Wednesday, February 27, 2008

Parfumerie Generale: Querelle (Private Collection)

Not so much Querelle as Ali (not speaking in Genet terms, but Fassbinder!) - wave upon wave of unfurling Middle Eastern spice-shop scent, cut through by the emerald soapiness of vetiver. This isn't the immaculate vetiver of Guerlain however - this is vetiver freshly plucked, dirt still clinging to the roots.
Boy-of-the-household gave it a 6/10 - perhaps preferable on one more swarthy, sweaty, and with a week's worth of stubble.
Two hours later a very gentle oakmoss emerges, a note I've previously felt downright fear from, due to Serge Lutens' fecal and overpowering Chene. This oakmoss makes me feel like climbing trees and playground kisses.

Wednesday, February 20, 2008

Friday, February 15, 2008

Crazylibellule and the Poppies: 129 (L'Olfactive)

Edible almond-milkiness reminiscent of Kenzo's Amour, drying down to a tart redcurrant bite, like I squashed a harvestful in my lace apron while dallying with a stablehand. On paper sneezings of pink pepper, rose-slippered-feet darting away out of reach.

The first Crazylibellule to make me say, "This is delicious."

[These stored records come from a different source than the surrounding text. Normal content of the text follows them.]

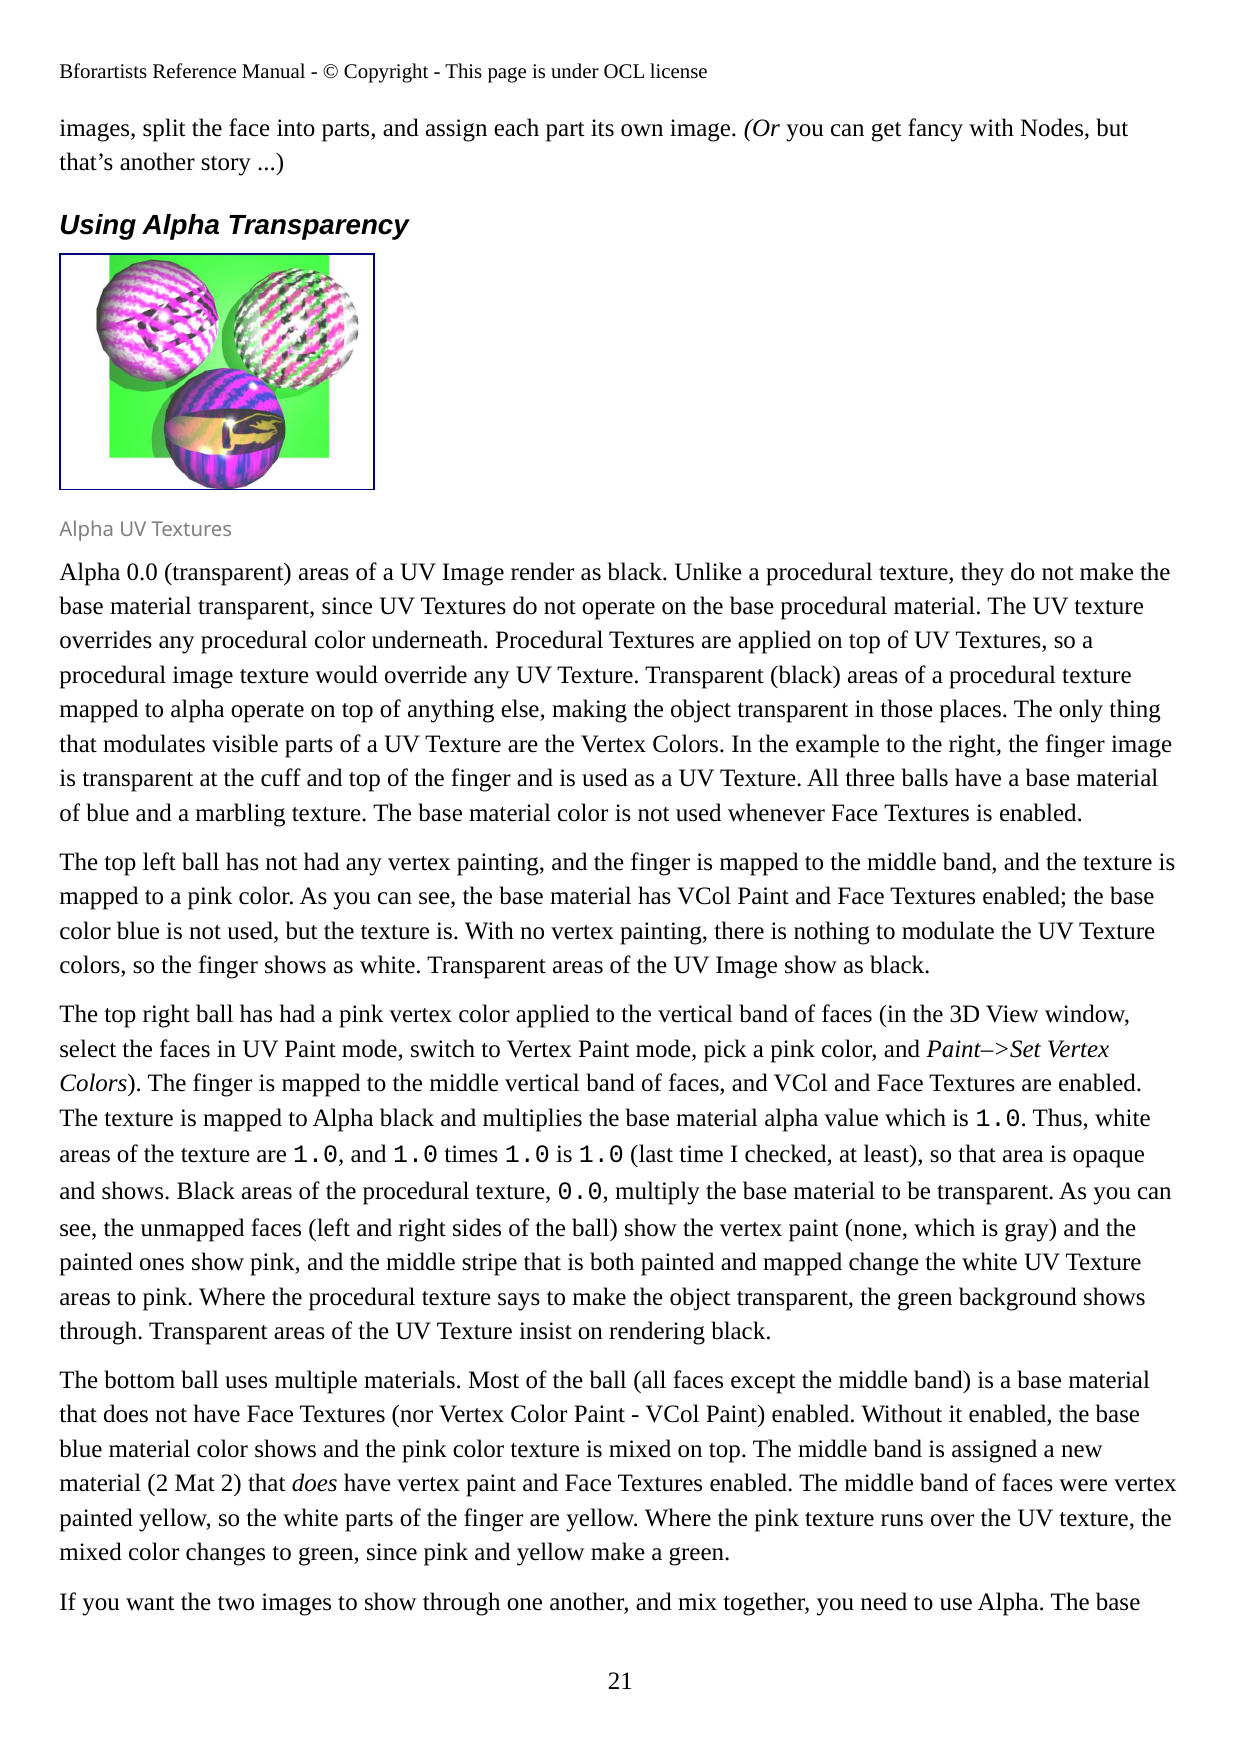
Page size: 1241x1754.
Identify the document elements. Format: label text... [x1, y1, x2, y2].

subtitle Using Alpha Transparency [59, 209, 1181, 241]
text If you want the two images to show through one another, and mix together, you need to use Alpha. The base [59, 1587, 1181, 1615]
text Alpha UV Textures [59, 511, 1181, 542]
text images, split the face into parts, and assign each part its own image. (Or you can get fancy with Nodes, but that’s another story ...) [59, 113, 1181, 176]
text The bottom ball uses multiple materials. Most of the ball (all faces except the middle band) is a base material that does not have Face Textures (nor Vertex Color Paint - VCol Paint) enabled. Without it enabled, the base blue material color shows and the pink color texture is mixed on top. The middle band is assigned a new material (2 Mat 2) that does have vertex paint and Face Textures enabled. The middle band of faces were vertex painted yellow, so the white parts of the finger are yellow. Where the pink texture runs over the UV texture, the mixed color changes to green, since pink and yellow make a green. [59, 1365, 1181, 1566]
text Alpha 0.0 (transparent) areas of a UV Image render as black. Unlike a procedural texture, they do not make the base material transparent, since UV Textures do not operate on the base procedural material. The UV texture overrides any procedural color underneath. Procedural Textures are applied on top of UV Textures, so a procedural image texture would override any UV Texture. Transparent (black) areas of a procedural texture mapped to alpha operate on top of anything else, making the object transparent in those places. The only thing that modulates visible parts of a UV Texture are the Vertex Colors. In the example to the right, the finger image is transparent at the cuff and top of the finger and is used as a UV Texture. All three balls have a base material of blue and a marbling texture. The base material color is not used whenever Face Textures is enabled. [59, 557, 1181, 827]
text The top right ball has had a pink vertex color applied to the vertical band of faces (in the 3D View window, select the faces in UV Paint mode, switch to Vertex Paint mode, pick a pink color, and Paint–>Set Vertex Colors). The finger is mapped to the middle vertical band of faces, and VCol and Face Textures are enabled. The texture is mapped to Alpha black and multiplies the base material alpha value which is 1.0. Thus, white areas of the texture are 1.0, and 1.0 times 1.0 is 1.0 (last time I checked, at least), so that area is opaque and shows. Black areas of the procedural texture, 0.0, multiply the base material to be transparent. As you can see, the unmapped faces (left and right sides of the ball) show the vertex paint (none, which is gray) and the painted ones show pink, and the middle stripe that is both painted and mapped change the white UV Texture areas to pink. Where the procedural texture says to make the object transparent, the green background shows through. Transparent areas of the UV Texture insist on rendering black. [59, 999, 1181, 1345]
text The top left ball has not had any vertex painting, and the finger is mapped to the middle band, and the texture is mapped to a pink color. As you can see, the base material has VCol Paint and Face Textures enabled; the base color blue is not used, but the texture is. With no vertex painting, there is nothing to modulate the UV Texture colors, so the finger shows as white. Transparent areas of the UV Image show as black. [59, 847, 1181, 979]
picture [61, 255, 373, 489]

Tuesday, February 12, 2008

L'Artisan Parfumeur - Dzongkha

Inspired conflicting feelings in my friend O. and I. Frightening and unsettling on the paper strip, I could not decipher any of the notes in this feral, unearthly scent. Freshly sprayed, it's vile. Baffling. Like having your eyes clawed out. It's not perfume, it's magick (yes, spelled the Genesis P-Orridge way), blood and spew, black-headed pins stuck through wax poppets. I simply was aghast at first, I had never smelled anything remotely resembling Dzongkha before. O. was equally flabbergasted - "You smell like Off!, like mosquito repellent, like DEET. It has a bite." But yet I was curious to see how this perfume would develop on my skin. It's certainly unusual - O. asked me what I want my ideal perfume to do, and I said, "Provoke, unsettle." This perfume does everything and more - it repels. It makes me want to throttle someone. When my mother smelled it she fairly screeched, "You smell like a Chinese medicine stall," and my dad pushed my hand away from his nose when I held it up for a sniff. However, I can't stop smelling my wrist - the monstrous fanged creature spitting out venom has softened (just barely) to a musty, medicinal, dry, definitely unsweet scent of cardamom, leather, church incense, damp soil, smoky tea and roots, and the most uncloying, un-icinglike vanilla.

The more I learn about scent the more deadened department store fragrances appear to me. I hate the cliched, pink blossoms/pink grapefruit/pink sugar/iced lychee/blackberry martini simple-syrups tossed out daily - I hate the simpering virgins (did I steal that phrase from someone?) or the paradoxically passionless femmes fatales in the ads. I've become to resent perfume being used as a mask, when really it should be a mirror to every aspect of our personalities, no matter how angry, silly, quiet, peculiar, or even rancorous. That's why I admire Dzongkha and its creator Bertrand Duchaufour - beautiful and brave artists like him are really expanding the world of scent, not for the fantasy sleek-limbed models in fairytale gardens or on Seychelles beaches, but for real, imperfect, unglamorous, unsexy people who laugh and cry too much.

Tuesday, February 5, 2008

Yves Saint Laurent - Elle

Says boy-of-the-household, "All the stuff at Macy's smells the same." He gave it a 4/10. I am very sad because this does fall into the category of "Gang Raped at a Macy's" - a profusion of anonymous pink notes, cheap lip gloss, and simple-syrup fruit cocktail.

Monday, February 4, 2008

Crazylibellule and the Poppies: 122 (L'Olfactive)

De si belle humeur ce matin.
I swipe my underarms with deodorant that smells like this every morning. Does deodorant put one in a good mood?
Crazylibellule should enter functional perfumery: fabric softener sheets and bathroom cleaner.

Sunday, February 3, 2008

Crazylibellule and the Poppies: Apres-midi en douce (Le Baton)

Opening of fresh jasmine pearl tea, honeyed and sweet. At first got my hopes up for a jasmine without the overwhelming sultriness of Serge Lutens' A la nuit, but the jasmine soon faded to leave me instead with images of young girls riding horses in dewy pastures, with wreaths of pink flowers and baby's breath. Pleasant for a 12-year-old girl. It then morphed into the smell of Teenage Softies and the word "Modess," the scent of a becoming-a-young-miss menstruation guide. Bat your eyelashes and pink marshmallow hearts. Five minutes later the jasmine shyly returned, richer, but still gawky and impulsive - laciness under a school skirt and flushed cheeks. Shampooed hair. A surprise kisser.